Una piccola riforma per scoraggiare la corsa alle urne
Il primo obiettivo è quello di scongiurare elezioni anticipate a breve scadenza, che con il sistema attuale produrrebbero nuova instabilità . L’idea di alzare, magari al 40 per cento come propone il Pdl, la soglia per ottenere il premio di maggioranza risponde ai dubbi sollevati dalla Corte costituzionale. Ma significherebbe anche scoraggiare la corsa alle urne, perché nessuna coalizione potrebbe illudersi di vincere, come è accaduto a febbraio con esiti disastrosi.
Quando il ministro per le Riforme, Gaetano Quagliariello, parla di interventi «immediati e mirati» sulla legge elettorale «per eliminarne i difetti», spiega tecnicamente un’operazione che avrà conseguenze politiche. Intanto, si vuole mettere il governo al riparo da agguati all’interno della maggioranza, almeno a breve termine. Se l’obiettivo venisse raggiunto, potrebbe diventare inevitabile prolungare il governo anomalo presieduto da Enrico Letta: almeno fino a che non matureranno riforme istituzionali profonde, destinate a modificare l’intero sistema. E la durata, ma qui si passa nel campo del futuribile, faciliterebbe la fine non traumatica della convivenza tra forze agli antipodi: sebbene il Pd tema la creazione di un partito di centro sul modello Ppe.
I sospetti che già spuntano dopo la riunione di ieri fra il premier Enrico Letta e i capigruppo della maggioranza sono figli della crisi del bipolarismo; e della volontà di opporsi a quello che viene considerato un proporzionalismo strisciante.
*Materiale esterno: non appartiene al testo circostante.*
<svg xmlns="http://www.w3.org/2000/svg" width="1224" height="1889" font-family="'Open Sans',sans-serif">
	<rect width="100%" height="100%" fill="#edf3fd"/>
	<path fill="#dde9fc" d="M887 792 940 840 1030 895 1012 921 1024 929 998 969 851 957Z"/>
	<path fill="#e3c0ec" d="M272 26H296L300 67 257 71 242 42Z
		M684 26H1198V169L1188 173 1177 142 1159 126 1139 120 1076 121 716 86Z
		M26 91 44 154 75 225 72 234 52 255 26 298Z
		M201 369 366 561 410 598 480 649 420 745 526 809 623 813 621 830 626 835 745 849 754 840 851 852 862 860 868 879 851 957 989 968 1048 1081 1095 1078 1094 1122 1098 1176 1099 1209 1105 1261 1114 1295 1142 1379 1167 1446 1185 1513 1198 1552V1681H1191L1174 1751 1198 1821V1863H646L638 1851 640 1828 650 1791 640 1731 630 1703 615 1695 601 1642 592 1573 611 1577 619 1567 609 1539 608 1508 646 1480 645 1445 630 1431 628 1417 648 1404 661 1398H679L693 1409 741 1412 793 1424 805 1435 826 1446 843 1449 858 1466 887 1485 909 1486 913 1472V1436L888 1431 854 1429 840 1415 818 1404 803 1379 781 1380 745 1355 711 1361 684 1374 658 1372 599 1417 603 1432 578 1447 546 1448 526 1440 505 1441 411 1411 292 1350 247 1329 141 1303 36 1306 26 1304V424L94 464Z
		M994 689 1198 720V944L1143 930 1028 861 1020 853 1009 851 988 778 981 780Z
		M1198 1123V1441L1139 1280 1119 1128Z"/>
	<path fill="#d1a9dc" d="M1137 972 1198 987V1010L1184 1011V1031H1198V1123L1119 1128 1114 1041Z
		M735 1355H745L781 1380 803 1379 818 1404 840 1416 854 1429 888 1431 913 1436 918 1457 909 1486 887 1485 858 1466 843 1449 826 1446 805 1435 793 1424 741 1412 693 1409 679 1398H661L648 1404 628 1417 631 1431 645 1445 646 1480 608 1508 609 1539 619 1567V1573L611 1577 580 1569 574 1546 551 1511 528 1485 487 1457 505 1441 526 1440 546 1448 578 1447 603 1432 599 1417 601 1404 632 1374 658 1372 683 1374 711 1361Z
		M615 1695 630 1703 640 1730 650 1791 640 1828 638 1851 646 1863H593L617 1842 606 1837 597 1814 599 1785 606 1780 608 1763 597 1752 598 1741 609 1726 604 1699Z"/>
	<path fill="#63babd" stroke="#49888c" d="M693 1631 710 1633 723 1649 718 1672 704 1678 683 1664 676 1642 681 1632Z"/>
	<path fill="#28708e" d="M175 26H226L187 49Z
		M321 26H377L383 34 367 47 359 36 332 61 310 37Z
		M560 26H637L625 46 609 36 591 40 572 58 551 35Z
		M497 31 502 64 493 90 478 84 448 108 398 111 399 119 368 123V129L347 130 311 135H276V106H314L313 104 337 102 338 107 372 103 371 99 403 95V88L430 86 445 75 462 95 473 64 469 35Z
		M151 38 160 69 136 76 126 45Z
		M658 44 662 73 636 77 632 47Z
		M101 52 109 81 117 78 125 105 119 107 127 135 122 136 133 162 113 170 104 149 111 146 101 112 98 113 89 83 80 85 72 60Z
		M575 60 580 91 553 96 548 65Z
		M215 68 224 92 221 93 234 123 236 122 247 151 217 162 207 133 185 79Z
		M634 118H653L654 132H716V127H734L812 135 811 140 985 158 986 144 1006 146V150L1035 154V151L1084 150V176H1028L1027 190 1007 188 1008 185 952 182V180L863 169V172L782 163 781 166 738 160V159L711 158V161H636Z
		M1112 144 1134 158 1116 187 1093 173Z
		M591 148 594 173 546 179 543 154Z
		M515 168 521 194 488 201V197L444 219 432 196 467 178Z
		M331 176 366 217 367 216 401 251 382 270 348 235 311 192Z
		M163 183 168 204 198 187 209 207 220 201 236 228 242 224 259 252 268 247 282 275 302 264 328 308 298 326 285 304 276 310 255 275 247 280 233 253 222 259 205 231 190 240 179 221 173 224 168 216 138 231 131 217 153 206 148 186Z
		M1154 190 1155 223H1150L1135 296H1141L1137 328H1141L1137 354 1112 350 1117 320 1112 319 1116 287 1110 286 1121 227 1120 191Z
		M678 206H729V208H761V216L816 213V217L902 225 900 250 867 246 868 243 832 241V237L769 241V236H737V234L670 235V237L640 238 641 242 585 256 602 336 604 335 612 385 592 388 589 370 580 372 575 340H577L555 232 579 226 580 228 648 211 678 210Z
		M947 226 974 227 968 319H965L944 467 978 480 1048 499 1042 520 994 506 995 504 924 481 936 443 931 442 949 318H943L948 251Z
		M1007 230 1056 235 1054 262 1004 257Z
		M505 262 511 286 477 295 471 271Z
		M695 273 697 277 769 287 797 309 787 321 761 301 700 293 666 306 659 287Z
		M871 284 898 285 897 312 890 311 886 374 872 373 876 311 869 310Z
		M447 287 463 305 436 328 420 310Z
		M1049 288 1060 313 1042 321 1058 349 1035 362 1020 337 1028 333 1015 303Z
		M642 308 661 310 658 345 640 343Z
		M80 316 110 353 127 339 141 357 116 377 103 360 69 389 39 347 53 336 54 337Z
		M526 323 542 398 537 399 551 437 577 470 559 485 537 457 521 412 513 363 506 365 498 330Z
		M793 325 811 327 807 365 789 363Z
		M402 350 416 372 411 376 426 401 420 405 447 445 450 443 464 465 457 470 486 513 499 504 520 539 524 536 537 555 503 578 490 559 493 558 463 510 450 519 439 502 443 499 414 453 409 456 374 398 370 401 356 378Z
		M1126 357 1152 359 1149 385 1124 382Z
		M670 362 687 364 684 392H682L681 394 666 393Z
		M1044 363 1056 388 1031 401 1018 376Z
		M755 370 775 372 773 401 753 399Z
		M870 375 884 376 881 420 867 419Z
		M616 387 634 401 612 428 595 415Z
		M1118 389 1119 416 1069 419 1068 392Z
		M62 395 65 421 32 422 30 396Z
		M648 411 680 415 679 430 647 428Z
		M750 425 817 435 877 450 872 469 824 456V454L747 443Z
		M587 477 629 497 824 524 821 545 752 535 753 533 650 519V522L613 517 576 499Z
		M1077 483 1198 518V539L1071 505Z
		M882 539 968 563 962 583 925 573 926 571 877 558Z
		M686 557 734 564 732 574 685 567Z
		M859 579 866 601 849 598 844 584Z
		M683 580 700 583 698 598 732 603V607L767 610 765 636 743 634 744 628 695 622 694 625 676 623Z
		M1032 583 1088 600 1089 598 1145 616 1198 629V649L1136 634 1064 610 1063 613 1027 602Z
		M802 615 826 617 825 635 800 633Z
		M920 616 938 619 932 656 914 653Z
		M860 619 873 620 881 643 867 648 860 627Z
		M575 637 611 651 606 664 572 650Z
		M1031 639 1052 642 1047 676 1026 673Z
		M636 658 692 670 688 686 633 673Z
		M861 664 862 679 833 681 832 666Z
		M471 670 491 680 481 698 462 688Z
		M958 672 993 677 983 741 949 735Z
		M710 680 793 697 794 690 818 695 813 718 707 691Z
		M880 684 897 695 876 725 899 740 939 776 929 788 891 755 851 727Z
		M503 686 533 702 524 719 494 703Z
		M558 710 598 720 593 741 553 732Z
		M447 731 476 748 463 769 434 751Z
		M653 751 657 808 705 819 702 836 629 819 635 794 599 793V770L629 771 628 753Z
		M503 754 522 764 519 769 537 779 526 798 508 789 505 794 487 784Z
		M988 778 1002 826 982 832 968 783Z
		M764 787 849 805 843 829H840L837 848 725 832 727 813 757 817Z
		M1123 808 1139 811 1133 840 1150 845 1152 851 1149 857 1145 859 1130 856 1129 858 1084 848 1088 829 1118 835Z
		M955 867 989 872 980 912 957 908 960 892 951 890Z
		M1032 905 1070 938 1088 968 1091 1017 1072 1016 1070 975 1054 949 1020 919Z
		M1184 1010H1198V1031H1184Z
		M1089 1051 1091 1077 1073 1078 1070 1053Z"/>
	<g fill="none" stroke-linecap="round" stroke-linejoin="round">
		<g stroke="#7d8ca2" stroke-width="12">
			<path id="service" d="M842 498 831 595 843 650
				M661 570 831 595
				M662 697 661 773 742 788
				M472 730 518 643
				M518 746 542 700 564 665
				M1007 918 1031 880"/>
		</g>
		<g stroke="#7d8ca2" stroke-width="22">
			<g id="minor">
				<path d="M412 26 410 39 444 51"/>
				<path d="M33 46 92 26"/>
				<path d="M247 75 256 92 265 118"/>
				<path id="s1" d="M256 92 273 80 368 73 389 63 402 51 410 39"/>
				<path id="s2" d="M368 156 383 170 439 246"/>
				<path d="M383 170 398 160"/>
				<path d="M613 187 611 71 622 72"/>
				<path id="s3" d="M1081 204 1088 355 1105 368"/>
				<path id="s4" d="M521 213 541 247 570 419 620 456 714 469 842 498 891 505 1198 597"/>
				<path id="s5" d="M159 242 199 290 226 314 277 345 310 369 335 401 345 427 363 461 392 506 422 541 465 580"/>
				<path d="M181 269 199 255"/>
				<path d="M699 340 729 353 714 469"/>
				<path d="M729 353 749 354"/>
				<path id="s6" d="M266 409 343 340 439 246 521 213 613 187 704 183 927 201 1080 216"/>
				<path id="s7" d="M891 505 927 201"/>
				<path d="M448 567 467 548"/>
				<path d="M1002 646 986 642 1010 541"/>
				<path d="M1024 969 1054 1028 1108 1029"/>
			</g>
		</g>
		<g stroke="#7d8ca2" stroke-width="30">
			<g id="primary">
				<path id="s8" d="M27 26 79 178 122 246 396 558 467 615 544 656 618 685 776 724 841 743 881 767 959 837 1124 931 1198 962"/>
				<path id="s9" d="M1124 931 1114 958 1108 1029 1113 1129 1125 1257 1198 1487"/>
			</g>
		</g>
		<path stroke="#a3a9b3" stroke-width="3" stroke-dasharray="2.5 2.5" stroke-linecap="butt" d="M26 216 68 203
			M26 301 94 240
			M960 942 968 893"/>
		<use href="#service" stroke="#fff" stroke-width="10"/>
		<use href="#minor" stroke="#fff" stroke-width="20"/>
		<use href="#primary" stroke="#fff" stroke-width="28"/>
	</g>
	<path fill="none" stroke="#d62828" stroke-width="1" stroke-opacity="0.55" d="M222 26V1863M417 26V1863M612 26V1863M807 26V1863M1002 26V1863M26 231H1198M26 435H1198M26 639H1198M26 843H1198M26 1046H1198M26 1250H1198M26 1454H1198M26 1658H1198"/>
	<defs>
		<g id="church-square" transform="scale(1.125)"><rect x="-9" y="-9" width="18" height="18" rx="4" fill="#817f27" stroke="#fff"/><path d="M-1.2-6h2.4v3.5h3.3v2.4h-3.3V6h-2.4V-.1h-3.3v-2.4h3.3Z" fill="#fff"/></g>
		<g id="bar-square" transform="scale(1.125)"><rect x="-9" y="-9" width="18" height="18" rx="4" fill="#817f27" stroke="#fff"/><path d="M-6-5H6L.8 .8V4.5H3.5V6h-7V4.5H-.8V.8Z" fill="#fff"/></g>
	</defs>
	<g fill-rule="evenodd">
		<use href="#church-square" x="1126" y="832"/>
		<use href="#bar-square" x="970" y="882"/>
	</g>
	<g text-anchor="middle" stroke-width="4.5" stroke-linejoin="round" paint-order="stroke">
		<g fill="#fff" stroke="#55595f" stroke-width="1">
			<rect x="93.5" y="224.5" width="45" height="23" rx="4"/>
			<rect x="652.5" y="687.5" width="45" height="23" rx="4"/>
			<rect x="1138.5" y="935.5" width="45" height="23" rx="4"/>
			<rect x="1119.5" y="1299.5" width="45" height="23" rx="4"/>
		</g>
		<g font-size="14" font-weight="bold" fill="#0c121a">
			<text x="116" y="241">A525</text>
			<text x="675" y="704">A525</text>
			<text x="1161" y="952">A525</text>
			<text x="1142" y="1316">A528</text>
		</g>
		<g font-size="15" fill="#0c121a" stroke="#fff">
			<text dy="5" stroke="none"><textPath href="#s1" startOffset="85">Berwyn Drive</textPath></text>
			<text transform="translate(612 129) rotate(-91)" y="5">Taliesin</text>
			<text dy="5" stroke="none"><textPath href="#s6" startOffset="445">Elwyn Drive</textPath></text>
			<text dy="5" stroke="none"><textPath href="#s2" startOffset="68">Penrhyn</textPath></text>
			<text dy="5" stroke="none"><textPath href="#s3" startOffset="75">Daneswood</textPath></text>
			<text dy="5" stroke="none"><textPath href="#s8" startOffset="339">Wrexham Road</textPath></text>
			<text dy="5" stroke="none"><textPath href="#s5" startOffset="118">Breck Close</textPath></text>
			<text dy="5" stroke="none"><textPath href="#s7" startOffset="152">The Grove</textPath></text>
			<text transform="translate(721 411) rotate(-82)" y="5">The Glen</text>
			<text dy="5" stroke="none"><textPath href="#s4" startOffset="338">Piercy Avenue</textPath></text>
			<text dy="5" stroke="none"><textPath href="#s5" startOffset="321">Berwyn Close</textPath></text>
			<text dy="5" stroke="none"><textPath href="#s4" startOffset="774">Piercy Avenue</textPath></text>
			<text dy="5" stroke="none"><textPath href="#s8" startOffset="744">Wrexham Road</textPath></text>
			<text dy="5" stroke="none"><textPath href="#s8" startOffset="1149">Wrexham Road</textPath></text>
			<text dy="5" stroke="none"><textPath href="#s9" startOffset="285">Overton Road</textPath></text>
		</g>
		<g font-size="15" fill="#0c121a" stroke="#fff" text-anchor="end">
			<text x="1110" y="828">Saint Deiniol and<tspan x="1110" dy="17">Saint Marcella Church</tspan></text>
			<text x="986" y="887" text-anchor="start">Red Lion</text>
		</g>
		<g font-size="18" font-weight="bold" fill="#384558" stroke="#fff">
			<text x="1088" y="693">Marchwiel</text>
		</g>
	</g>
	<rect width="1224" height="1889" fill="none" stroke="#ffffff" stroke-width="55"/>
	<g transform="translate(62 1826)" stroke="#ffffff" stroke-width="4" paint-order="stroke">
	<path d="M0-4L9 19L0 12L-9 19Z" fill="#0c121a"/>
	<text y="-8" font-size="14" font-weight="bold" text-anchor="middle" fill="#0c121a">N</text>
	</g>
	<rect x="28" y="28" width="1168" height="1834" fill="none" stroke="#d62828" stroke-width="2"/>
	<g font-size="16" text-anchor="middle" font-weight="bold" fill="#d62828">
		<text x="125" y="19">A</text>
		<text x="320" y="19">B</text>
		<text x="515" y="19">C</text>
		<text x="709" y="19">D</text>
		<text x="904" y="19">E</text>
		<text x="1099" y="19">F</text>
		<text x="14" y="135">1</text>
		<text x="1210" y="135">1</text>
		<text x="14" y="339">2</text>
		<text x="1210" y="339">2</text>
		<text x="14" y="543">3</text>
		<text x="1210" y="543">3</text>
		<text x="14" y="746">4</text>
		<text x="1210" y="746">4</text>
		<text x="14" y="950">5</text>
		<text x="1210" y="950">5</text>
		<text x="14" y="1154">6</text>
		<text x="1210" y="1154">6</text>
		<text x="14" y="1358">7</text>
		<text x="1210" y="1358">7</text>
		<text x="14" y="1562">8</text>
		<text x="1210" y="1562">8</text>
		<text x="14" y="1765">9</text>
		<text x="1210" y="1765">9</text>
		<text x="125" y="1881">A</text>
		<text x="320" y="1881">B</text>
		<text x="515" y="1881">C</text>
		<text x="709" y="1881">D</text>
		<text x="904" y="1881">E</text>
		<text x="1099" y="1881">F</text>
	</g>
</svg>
A sinistra e a destra, molti considerano questa coalizione una parentesi innaturale. E dunque vogliono il ritorno all’alternativa centrodestra- centrosinistra: anche se non ha funzionato. Per questo, rispetto alla proposta del governo ce ne sono altre, subordinate, tese a smontarla. Si indovinano due fronti trasversali. Il primo è cementato dalla sponda del Quirinale, e dalla presa d’atto che nessuno ha i voti per fare da solo.
L’altro è alimentato dalla voglia dei partiti di superare gli equilibri di oggi; di riproporre un bipolarismo che accentui il sistema maggioritario; e, se non ci si riesce, al limite di lasciare le cose come stanno, per non dover pagare il prezzo di una «contaminazione» troppo lunga. Quando Guglielmo Epifani, segretario del Pd, mette in guardia dalla «palude dell’ingovernabilità », sembra riferirsi proprio all’impossibilità per qualunque schieramento di raggiungere percentuali sufficienti a governare; e dunque all’obbligo ad allearsi in Parlamento dopo il voto, come è accaduto per l’assenza di una maggioranza di centrosinistra al Senato: l’ingovernabilità , appunto.
Per questo, nel Pd l’ostilità aperta al cosiddetto «porcellum», e cioè il sistema attuale, è bilanciata dal timore di modifiche tali da farlo rimpiangere. «Dobbiamo stare attenti a come lo si cambia», spiega Walter Veltroni, dando voce a dubbi diffusi nel suo partito. Attenti a non «codificare i governi di grande alleanza». Eppure, se si arrivasse a una soglia più bassa del 40 per cento, il centrodestra avrebbe maggiori possibilità di strappare il «premio»: più di un Pd dato in calo. Non solo: l’unico modo per arrivare davvero alle riforme istituzionali è rendere poco attraenti le elezioni. Alla fine deciderà non il senso di responsabilità , ma la convenienza reciproca. C’è solo da augurarsi che coincidano.